Single by DJ Khaled featuring Meek Mill, J Balvin, Lil Baby and Jeremih

from the album Father of Asahd
- Released: May 17, 2019
- Length: 4:35
- Label: We the Best; Epic; Sony Music;
- Songwriters: Khaled Khaled; Robert Williams; Jose Balvin; Dominique Jones; Jeremy Felton; Brittany Coney; Denisia Andrews; Ralph Middlebrooks; Clarence Satchell; William Beck; Leroy Bonner; Marshall Jones; Marvin Pierce; James Williams; Sergio George; Linda Caballero; Shirley Marte;
- Producers: DJ Khaled; Ben Billions; Rashad Smith;

DJ Khaled singles chronology
| "Just Us" (2019) | "You Stay" (2019) | "Wish Wish" (2019) |

Meek Mill singles chronology
| "100 Bands" (2019) | "You Stay" (2019) | "Backwards" (2019) |

J Balvin singles chronology
| "Mañana Es Too Late" (2019) | "You Stay" (2019) | "Ven y Hazlo Tú" (2019) |

Lil Baby singles chronology
| "Trap" (2019) | "You Stay" (2019) | "Phone Down" (2019) |

Jeremih singles chronology
| "The Light" (2019) | "You Stay" (2019) | "On Chill" (2019) |

Music video
- "You Stay" on YouTube

= You Stay =

"You Stay" is a song by American record producer DJ Khaled, featuring guest vocals from Colombian singer J Balvin and American musicians Meek Mill, Lil Baby, and Jeremih. Released on May 17, 2019, it is the fifth single from Khaled's eleventh studio album Father of Asahd (2019).

==Composition==
The song samples "No Me Conviene" by Puerto Rican singer India and interpolates "Señorita" by American rapper Puff Daddy, which also samples the song.
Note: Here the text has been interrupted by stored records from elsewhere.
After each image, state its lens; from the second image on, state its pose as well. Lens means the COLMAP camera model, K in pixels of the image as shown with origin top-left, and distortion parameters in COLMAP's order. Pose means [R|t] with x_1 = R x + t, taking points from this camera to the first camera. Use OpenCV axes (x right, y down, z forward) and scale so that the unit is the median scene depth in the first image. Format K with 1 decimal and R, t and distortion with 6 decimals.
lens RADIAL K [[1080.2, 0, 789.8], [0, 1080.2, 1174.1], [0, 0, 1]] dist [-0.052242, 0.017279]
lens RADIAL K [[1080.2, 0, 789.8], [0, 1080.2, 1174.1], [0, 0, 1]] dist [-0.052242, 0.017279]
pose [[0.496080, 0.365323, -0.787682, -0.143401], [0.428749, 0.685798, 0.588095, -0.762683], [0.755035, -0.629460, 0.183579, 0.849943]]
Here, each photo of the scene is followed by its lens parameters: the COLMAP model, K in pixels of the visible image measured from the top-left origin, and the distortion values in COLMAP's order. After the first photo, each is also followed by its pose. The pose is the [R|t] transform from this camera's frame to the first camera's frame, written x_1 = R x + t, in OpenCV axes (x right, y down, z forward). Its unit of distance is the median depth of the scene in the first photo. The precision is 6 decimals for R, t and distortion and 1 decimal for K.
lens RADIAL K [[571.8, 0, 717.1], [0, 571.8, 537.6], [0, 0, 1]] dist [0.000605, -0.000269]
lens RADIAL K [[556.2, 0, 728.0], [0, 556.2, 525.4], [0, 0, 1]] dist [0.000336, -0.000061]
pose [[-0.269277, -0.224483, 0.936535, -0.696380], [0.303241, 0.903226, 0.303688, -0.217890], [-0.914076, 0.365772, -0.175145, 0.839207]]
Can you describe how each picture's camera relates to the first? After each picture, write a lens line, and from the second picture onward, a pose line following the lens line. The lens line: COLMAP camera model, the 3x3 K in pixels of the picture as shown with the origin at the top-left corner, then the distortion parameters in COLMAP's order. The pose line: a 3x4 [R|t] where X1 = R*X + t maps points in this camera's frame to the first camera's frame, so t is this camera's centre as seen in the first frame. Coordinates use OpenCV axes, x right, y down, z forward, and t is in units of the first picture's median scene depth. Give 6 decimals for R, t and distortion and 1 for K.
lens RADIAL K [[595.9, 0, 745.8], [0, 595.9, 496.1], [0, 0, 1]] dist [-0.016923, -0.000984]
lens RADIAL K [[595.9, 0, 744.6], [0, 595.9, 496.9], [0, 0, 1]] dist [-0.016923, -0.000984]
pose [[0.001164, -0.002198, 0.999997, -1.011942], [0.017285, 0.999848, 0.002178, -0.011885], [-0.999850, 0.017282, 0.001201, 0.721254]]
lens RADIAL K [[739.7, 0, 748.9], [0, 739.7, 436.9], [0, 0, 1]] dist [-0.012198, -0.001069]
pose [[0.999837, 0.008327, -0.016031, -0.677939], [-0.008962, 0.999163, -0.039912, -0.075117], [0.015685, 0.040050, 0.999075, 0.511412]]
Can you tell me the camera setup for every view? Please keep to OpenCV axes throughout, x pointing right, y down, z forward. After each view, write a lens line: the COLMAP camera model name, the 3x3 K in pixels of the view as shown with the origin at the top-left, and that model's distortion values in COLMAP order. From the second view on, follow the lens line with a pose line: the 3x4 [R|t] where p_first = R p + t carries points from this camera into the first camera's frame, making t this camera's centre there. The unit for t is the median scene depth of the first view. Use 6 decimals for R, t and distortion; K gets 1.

Jeremih sings the hook and a verse, with Meek Mill, Lil Baby and J Balvin provide verses. Lyrically, they ask women why they are still loyal to them when their significant other has not treated them well.

==Music video==
A music video for the song was released on May 18, 2019. It was directed by DJ Khaled, Eif Rivera, and Ivan Berrios, and shows a party at Khaled's mansion in Miami, where the artists hang out surrounded by women. The artists are shown "strutting through the home's marble floors, poolside, and courtyard, all wearing an assortment of colorful suits." The video features a cameo from Turkish butcher Salt Bae, who launches a slice of meat into Khaled's mouth.

==Charts==

| Chart (2019) | Peak position |
|---|---|
| Canada Hot 100 (Billboard) | 63 |
| France Downloads (SNEP) | 198 |
| US Billboard Hot 100 | 44 |
| US Hot R&B/Hip-Hop Songs (Billboard) | 19 |
| US Rhythmic Airplay (Billboard) | 25 |

==Certifications==

| Region | Certification | Certified units/sales |
| United States (RIAA) | Platinum | 1,000,000^{‡} |
^{‡} Sales+streaming figures based on certification alone.